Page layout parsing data

+ + + +

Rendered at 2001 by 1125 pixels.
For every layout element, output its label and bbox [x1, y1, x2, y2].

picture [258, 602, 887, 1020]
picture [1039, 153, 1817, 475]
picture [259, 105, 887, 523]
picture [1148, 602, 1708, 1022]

+ + + +

## What this task involves
Reply with the complete data above, every character as it stands.

## Written answer
Rendered at 2001 by 1125 pixels.
For every layout element, output its label and bbox [x1, y1, x2, y2].

picture [258, 602, 887, 1020]
picture [1039, 153, 1817, 475]
picture [259, 105, 887, 523]
picture [1148, 602, 1708, 1022]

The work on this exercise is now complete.